I am sure you viewed my flatbed dump bed build. My frame is the same as yours. Find a regular flat bed and convert it to dump. Those prices are spot on. People have asked me to copy mine and how much would it be. Nothing less than 6k I tell them. Getting the junk Pierce scissors kit to fit in the center of the frame which is what you think would be the norm, nope they tell you to off set it cause it will hit the gas tank. I modified my scissor kit extensively. If I had to do it again I would build my own scissor kit. I had to to tons of other mods to get my scissor to fit. Tank mounts modified, tank shield modified and a host of other stuff. However when you look under the truck you cannot tell where I modified the tank mounts or the other stuff. Good luck.
T.J.


----------



## JustJeff (Sep 9, 2009)

http://www.dumperdogg.com/. ???


----------



## SnowFakers (Dec 31, 2012)

Harleyjeff;2096789 said:


> http://www.dumperdogg.com/. ???


Bed has rusted through. If I were to fix the rust(or buy a take off bed, which is nearly the same price) and then add a dump insert it would be close to same price... as well as I cant side load pallets and other things


----------



## SnowFakers (Dec 31, 2012)

TJS;2096783 said:


> I am sure you viewed my flatbed dump bed build. My frame is the same as yours. Find a regular flat bed and convert it to dump. Those prices are spot on. People have asked me to copy mine and how much would it be. Nothing less than 6k I tell them. Getting the junk Pierce scissors kit to fit in the center of the frame which is what you think would be the norm, nope they tell you to off set it cause it will hit the gas tank. I modified my scissor kit extensively. If I had to do it again I would build my own scissor kit. I had to to tons of other mods to get my scissor to fit. Tank mounts modified, tank shield modified and a host of other stuff. However when you look under the truck you cannot tell where I modified the tank mounts or the other stuff. Good luck.
> T.J.


I did read your whole build, I am very impressed actually. Im not sure if I have the patience to do it myself, even though I have the tools.
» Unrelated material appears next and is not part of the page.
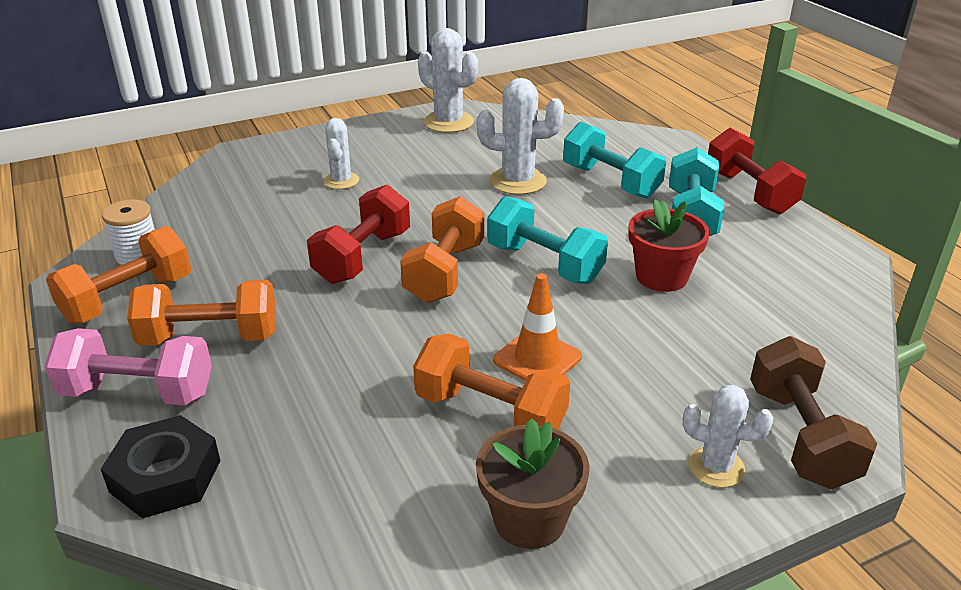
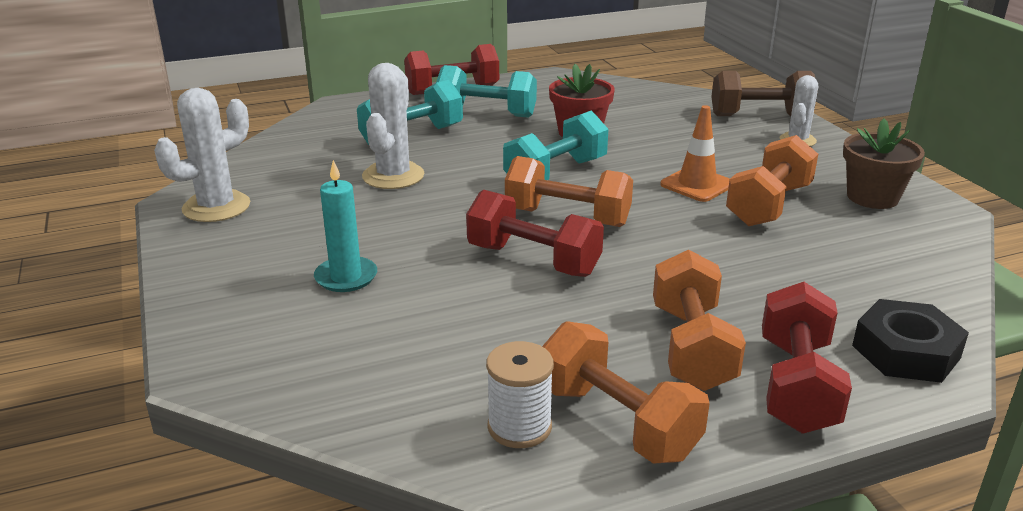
camera: 85 degrees left, 5 degrees down
(138, 392) = (796, 385): pink dumbbell -> red dumbbell
(341, 181) = (346, 277): white cactus -> turquoise candle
Glad to know the prices they gave arent insane, but there is no way im spending that much on an 8 thousand dollar truck


----------



## tjctransport (Nov 22, 2008)

anyone that tells you a cab chassis has a wider frame than a pickup does is blowing smoke up your ass. a C/C has a NARROWER FRAME than a pickup does.

i have a scott lite aluminum flatbed with dump kit on my 04 F350 i took off a 79 F-350 with external pistons. 
they still make the scott lite bodys:
http://www.tafcoequip.com/


----------



## ScubaSteve728 (Jan 17, 2012)

Check this guy out her in RI he builds custom flatbeds and dumps. I almost had him build me a flatbed when my bed rusted through however I found a new take off bed for my truck. His work looks pretty nice and reasonably priced he can also customize it however you want. 
http://www.eastcoastpowdermag.com/index.php?page=products
I could help you find a new take off bed easily if you do decide to go that route.


----------



## Snow Commandor (Jan 30, 2011)

ScubaSteve728;2097001 said:


> Check this guy out her in RI he builds custom flatbeds and dumps. I almost had him build me a flatbed when my bed rusted through however I found a new take off bed for my truck. His work looks pretty nice and reasonably priced he can also customize it however you want.
> http://www.eastcoastpowdermag.com/index.php?page=products
> I could help you find a new take off bed easily if you do decide to go that route.


I have an all aluminum stake pocket flatbed that was taken off an f350. U would have to figure out the dump kit on your own as I don't have the answer to that. If interested, PM me.


----------



## G.Landscape (Oct 20, 2011)

http://truckcraft.com/products/dumping-aluminum-flatbeds/


----------



## mbreaker72 (Feb 8, 2011)

I had a flatbed dump build by Fred from http://www.eastcoastpowdermag.com/index.php?page=products. The gray F-350 is my truck in his picture gallery. He will build you anything you want. I also have a white F-250 bed for sale


----------



## TJS (Oct 22, 2003)

Snow Commandor;2097012 said:


> I have an all aluminum stake pocket flatbed that was taken off an f350. U would have to figure out the dump kit on your own as I don't have the answer to that. If interested, PM me.


Making the mounts and hinges to adapt to an over the counter plain jane dump kit designed for a pickup body is the easy part. The pain part is where they locate the main support for the scissor on the crossmembers as there are many components in the way.


----------